While there has been an increase in the OPSCC in the last 1–2 decades, primarily due to the rise in the HPV-associated OPSCC. However, a decrease in HPV-negative cancers has been reported only in the USA [1]. This has been attributed to the decrease in the smoking rates in the USA. DAHANCA group has reported no change in the incidence of HPV-negative cancers [12]. Considering this there is still a significant proportion of the patient population with HPV-negative cancers who have poor outcomes and need strategies to improve their outcomes. Our study highlights the need for treatment escalation in patients with HPV-negative cancers. The 3-year OS of 39.1% in the HPV-negative cohort is significantly inferior compared to the HPV-positive cohort, prompting efforts to improve survival in HPV-negative cancers. Hyperfractionated radiotherapy has shown a survival benefit in head and neck cancers [28, 29]. DAHANCA group reported outcomes of dose escalation with hyperfractionation and concurrent chemotherapy and nimorazole in patients with HPV-negative cancers [30]. While the acute toxicity was high (72% required tube feeding), the 3-year locoregional failure rate was 21%, and OS was 74% in their series. Treatment intensification with addition of Nimotuzumab to CTRT improved 2-year OS from 39% to 57.6% [10]. The addition of brachytherapy can also be considered as a dose escalation strategy in well selected HPV-negative cancers. In a randomised trial of early-stage oropharyngeal cancer addition of brachytherapy resulted in 9% improvement in the LC [16]. Few prospective treatment escalation studies are ongoing, which test different strategies such as adding surgery [31, 32], immunotherapy [32], PET-based RT dose escalation [33] and stereotactic radiosurgery boost [34] for treatment escalation in HPV-negative OPSCC.

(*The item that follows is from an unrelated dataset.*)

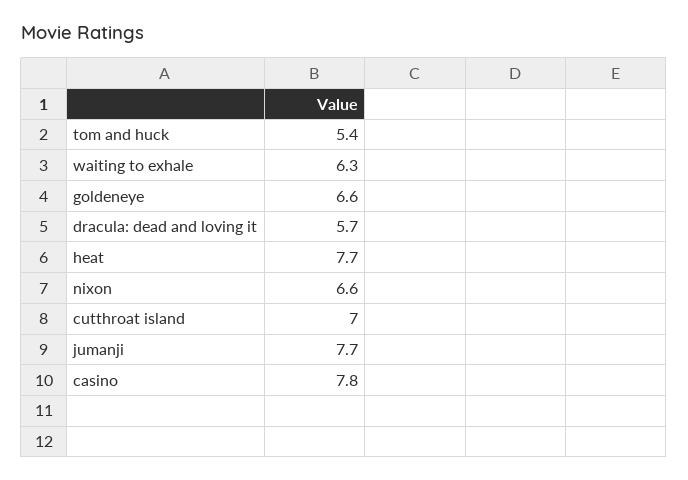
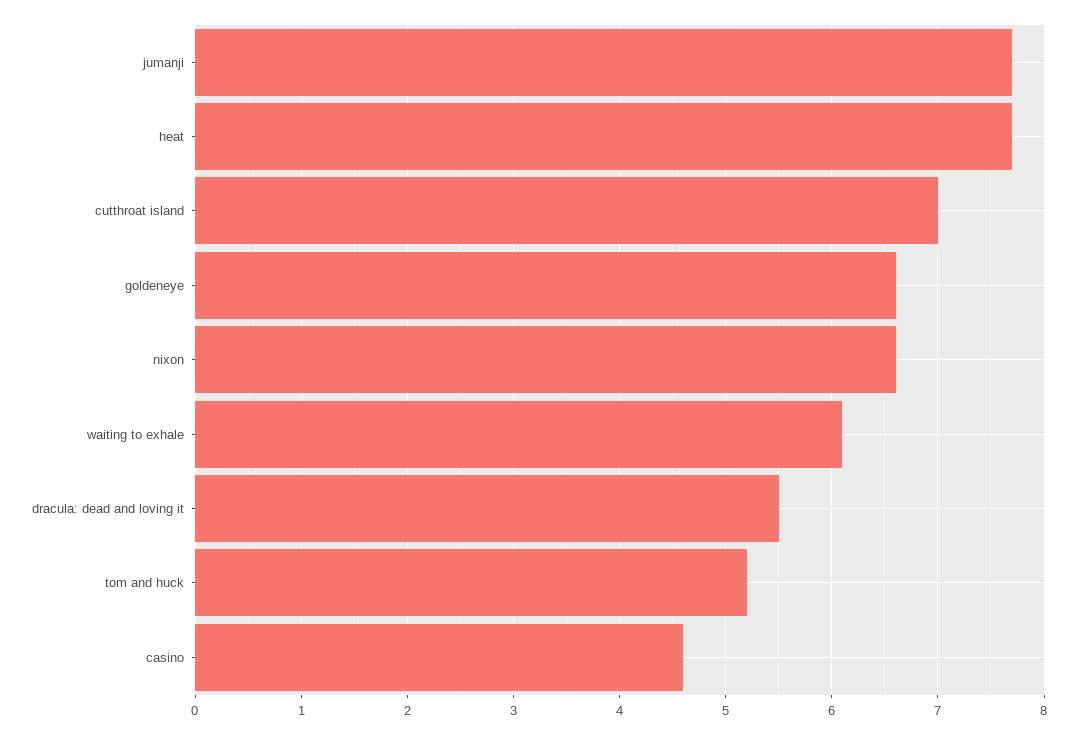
tom and huck: 5.4 -> 5.2
waiting to exhale: 6.3 -> 6.1
dracula: dead and loving it: 5.7 -> 5.5
casino: 7.8 -> 4.6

One of the limitations of the study is its retrospective nature. However, the majority of the studies of HPV in the OPSCC have been based on retrospective cohorts. We however have included consecutive patients treated with radical intent in a tertiary care centre. This analysis also includes patients who could not complete planned treatment due to death, progression, logistic reasons, or toxicity. This reduces the inherent selection bias of retrospective studies and reflects real-world scenarios in routine clinical practice.

In this study, we did HPV testing using p16 IHC as per CAP guidelines. However, there are studies reporting discordance of 7-10% between p16 IHC and the HPV-DNA by PCR [35, 36]. This may have an impact on outcomes, especially in patients with high tobacco exposure. Another limitation is the lack of data on sexual practices, late effects, poor recall history of tobacco habits and quality of life. In addition, most of the patients in our series were treated using conventional radiotherapy techniques. This limits the comparison of our outcomes in the era of IMRT.

Conclusion

The prevalence of HPV-positive OPSCC was only 11% in our cohort. The outcomes of HPV-negative OPSCC are inferior when compared to HPV-positive OPSCC. Strategies need to be developed to intensify treatment to improve the outcomes of HPV-negative OPSCC.